Le lendemain on remplit la nouvelle habitation de tous les meubles et comestibles du propriétaire : nattes, escabelles, vases de terre et de bois, chaudières, seaux, jambons d’ours et d’orignaux, gâteaux secs, gerbes de mais, plantées pour nourriture ou pour remèdes : ces divers objets s’accrochent aux murs ou s’étalent sur des planches ; dans un trou garni de cannes éclatées, on jette le maïs et la folleavoine. Les instruments de pêche, de chasse, de guerre et d’agriculture, la crosse du labourage, les pièges, les filets faits avec la moelle intérieure du faux palmier, les hameçons de dents de castor, les arcs, les flèches, les casse-têtes, les haches, les couteaux, les armes à feu, les cornes pour porter la poudre, les chichikoués, les tambourins, les fifres, les calumets, le fil de nerfs de chevreuil, la toile de mûrier ou de bouleau ; les plumes, les perles, les colliers, le noir, l’azur et le vermillon pour la parure, une multitude de peaux, les unes tannées, les autres avec leurs poils : tels sont les trésors dont on enrichit la cabane.

Huit jours avant la célébration du mariage, la jeune femme se retire à la cabane des purifications, lieu séparé où les femmes entrent et restent trois ou quatre jours par mois, et où elles vont faire leurs couches. Pendant les huit jours de retraite, le guerrier engagé chasse : il laisse le gibier dans l’endroit où il le tue ; les femmes le ramassent et le portent à la cabane des parents pour le festin de noces. Si la chasse a été bonne, on en tire un augure favorable.

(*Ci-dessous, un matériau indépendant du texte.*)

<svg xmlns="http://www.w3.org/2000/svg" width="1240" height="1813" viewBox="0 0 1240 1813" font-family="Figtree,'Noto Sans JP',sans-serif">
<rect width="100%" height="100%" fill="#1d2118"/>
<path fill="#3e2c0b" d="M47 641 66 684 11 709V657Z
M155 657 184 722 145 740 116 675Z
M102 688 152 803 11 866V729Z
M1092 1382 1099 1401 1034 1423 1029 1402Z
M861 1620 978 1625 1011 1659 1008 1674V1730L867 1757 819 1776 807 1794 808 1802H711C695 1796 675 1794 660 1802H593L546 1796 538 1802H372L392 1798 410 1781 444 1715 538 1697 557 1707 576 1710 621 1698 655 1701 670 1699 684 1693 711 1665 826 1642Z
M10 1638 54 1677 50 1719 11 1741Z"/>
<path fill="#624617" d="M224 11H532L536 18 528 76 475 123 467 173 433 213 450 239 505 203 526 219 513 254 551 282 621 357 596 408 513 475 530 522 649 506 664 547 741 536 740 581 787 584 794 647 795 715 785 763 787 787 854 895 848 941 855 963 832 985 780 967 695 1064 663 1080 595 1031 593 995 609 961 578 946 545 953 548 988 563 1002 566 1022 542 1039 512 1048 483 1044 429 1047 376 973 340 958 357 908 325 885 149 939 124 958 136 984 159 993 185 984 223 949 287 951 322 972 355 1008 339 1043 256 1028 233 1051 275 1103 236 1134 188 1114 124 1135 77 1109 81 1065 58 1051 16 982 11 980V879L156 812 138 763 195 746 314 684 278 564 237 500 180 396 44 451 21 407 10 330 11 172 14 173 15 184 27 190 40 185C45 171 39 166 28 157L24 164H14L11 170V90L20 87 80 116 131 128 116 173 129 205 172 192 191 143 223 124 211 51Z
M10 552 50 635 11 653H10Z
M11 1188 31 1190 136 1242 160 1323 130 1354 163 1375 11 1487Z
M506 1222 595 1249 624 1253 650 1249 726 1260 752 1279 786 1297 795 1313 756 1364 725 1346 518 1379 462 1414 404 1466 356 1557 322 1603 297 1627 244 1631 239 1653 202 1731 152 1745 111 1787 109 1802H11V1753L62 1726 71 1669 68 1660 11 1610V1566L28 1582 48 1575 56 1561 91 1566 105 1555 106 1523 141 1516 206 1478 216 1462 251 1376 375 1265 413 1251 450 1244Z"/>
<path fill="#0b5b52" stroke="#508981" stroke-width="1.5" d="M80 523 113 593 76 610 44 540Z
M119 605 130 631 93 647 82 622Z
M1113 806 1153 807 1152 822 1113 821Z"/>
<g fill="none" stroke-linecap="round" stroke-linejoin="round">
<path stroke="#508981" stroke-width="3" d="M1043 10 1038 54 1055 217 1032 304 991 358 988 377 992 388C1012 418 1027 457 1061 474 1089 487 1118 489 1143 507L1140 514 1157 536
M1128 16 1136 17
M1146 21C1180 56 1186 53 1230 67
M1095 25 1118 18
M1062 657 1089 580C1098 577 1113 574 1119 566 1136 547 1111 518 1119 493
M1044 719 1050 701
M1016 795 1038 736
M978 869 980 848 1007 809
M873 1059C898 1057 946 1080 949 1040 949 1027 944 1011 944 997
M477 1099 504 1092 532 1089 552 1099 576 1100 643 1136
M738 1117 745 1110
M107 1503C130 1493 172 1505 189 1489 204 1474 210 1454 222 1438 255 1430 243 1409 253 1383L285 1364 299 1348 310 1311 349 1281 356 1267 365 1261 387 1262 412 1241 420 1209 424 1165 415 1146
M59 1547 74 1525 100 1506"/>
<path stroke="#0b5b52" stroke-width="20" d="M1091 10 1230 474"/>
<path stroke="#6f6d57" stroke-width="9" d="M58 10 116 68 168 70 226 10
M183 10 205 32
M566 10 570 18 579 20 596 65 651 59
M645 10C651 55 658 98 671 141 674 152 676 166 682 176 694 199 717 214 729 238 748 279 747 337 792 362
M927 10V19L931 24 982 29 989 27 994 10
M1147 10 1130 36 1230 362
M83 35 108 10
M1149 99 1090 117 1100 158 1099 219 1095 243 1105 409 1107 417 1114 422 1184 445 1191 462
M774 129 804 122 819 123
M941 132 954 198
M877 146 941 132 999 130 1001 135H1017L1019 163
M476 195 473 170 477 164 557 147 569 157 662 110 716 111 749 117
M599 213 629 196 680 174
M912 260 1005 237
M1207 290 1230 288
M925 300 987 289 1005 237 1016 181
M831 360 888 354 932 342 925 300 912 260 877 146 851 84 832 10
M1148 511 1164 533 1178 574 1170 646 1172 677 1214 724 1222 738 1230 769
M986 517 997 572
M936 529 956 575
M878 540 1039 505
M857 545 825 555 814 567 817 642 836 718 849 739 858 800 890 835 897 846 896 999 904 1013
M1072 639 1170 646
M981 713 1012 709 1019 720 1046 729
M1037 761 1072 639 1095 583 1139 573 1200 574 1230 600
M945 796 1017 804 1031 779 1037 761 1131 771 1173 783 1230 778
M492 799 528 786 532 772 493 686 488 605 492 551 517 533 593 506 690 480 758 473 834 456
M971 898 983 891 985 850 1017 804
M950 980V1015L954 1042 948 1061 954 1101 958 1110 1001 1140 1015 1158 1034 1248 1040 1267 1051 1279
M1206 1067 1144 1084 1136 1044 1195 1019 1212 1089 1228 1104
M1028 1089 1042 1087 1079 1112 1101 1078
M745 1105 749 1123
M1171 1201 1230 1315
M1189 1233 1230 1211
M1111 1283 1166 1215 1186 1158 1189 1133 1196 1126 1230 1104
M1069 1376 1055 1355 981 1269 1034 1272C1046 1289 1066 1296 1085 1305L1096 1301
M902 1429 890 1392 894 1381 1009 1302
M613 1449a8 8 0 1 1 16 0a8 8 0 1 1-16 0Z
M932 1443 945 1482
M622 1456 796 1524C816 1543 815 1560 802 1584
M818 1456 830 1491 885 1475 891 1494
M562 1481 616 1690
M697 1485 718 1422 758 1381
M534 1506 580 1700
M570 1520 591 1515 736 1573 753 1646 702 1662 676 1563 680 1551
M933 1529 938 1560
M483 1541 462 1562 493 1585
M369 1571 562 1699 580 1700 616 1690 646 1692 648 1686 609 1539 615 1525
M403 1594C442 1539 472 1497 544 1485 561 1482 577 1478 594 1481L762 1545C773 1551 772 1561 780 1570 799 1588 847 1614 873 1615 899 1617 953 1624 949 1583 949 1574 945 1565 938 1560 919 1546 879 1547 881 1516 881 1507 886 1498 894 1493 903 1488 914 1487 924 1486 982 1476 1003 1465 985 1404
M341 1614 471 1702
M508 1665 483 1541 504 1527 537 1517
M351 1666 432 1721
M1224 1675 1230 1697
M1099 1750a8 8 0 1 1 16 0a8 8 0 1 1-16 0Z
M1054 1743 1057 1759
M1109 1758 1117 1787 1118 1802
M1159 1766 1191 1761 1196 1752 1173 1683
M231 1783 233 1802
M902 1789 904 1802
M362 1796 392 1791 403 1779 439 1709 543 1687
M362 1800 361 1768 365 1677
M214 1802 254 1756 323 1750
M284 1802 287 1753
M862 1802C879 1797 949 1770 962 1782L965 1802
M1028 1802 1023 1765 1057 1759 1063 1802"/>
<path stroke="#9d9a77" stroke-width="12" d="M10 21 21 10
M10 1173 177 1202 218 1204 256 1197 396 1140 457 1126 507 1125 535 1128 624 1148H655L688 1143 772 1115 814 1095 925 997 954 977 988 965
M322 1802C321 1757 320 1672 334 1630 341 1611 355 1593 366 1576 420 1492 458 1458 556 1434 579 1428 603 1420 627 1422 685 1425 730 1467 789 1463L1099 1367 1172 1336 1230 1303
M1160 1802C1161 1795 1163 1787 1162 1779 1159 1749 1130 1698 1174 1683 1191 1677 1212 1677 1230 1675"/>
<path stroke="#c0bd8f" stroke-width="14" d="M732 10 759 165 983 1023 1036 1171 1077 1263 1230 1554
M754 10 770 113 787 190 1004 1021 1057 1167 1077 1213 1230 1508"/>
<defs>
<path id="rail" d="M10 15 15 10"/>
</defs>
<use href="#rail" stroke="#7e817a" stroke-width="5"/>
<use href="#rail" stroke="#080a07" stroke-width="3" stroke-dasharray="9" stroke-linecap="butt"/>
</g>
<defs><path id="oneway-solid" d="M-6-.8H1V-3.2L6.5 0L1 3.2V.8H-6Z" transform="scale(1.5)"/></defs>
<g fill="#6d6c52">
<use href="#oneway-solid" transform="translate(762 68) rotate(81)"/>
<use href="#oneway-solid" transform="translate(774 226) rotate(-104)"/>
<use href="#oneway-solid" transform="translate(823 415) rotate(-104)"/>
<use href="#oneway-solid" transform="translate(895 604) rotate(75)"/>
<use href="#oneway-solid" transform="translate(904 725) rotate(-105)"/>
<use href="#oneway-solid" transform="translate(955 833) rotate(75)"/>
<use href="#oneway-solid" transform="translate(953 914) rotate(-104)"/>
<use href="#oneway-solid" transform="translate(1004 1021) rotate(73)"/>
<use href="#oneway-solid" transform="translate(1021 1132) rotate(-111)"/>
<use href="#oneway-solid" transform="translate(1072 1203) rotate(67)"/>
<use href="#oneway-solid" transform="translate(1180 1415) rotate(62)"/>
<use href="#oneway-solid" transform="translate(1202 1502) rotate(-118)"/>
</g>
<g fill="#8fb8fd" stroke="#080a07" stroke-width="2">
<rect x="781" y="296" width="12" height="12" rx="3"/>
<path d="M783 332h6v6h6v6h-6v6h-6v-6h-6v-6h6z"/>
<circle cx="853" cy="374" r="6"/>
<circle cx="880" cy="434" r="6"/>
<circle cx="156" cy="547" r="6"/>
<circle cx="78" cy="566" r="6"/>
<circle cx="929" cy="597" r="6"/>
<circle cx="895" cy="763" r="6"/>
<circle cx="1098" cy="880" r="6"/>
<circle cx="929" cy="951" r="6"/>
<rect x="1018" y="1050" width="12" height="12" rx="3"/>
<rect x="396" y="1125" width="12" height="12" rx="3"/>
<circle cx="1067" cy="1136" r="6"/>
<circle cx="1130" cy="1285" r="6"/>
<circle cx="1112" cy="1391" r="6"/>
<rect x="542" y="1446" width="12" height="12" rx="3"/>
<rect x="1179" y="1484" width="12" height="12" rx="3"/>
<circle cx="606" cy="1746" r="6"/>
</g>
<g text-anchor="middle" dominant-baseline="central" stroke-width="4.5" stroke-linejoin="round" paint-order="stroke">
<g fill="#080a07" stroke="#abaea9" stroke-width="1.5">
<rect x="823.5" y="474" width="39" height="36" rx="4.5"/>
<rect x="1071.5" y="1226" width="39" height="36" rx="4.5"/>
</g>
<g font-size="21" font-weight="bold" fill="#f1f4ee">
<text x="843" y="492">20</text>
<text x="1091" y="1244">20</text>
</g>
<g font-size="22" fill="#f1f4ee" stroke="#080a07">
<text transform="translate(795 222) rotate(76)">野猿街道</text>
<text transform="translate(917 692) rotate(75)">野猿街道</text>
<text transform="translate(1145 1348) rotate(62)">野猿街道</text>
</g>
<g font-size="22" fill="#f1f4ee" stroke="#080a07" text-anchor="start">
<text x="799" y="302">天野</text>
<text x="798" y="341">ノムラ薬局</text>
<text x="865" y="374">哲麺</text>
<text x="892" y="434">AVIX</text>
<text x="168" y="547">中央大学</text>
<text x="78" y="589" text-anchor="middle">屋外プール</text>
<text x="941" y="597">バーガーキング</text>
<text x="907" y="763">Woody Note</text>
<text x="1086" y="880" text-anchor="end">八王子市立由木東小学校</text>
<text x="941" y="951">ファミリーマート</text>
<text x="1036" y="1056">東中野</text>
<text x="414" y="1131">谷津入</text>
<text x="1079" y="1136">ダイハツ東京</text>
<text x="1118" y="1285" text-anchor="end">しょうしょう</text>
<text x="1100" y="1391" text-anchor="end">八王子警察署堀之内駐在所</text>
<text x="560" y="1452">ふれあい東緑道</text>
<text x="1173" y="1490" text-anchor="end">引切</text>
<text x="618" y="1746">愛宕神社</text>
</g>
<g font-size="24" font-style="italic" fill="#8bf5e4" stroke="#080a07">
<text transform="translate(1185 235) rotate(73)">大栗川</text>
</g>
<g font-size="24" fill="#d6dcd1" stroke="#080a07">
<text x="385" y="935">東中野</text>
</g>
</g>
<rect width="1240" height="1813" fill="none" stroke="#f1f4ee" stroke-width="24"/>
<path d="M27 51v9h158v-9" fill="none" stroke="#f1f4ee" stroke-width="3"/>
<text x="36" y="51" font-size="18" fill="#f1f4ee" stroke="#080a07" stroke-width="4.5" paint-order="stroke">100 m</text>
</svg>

Enfin le grand jour arrive. Les jongleurs et les principaux sachems sont invités à la cérémonie. Une troupe de jeunes guerriers va chercher le marié chez lui ; une troupe de jeunes filles va pareillement chercher la mariée à sa cabane. Le couple promis est orné de ce qu’il a de plus beau en plumes, en colliers, en fourrures, et de plus éclatant en couleurs.

Les deux troupes, par des chemins opposés, surviennent en même temps à la hutte du plus vieux parent. On pratique une seconde porte à cette hutte, en face de la porte ordinaire : environné de ses compagnons, l’époux se présente à l’une des portes ; l’épouse, entourée de ses compagnes, se présente à l’autre. Tous les sachems de la fête sont assis dans la cabane, le calumet à la bouche. La bru et le gendre vont se placer sur des rouleaux de peaux à l’une des extrémités de la cabane.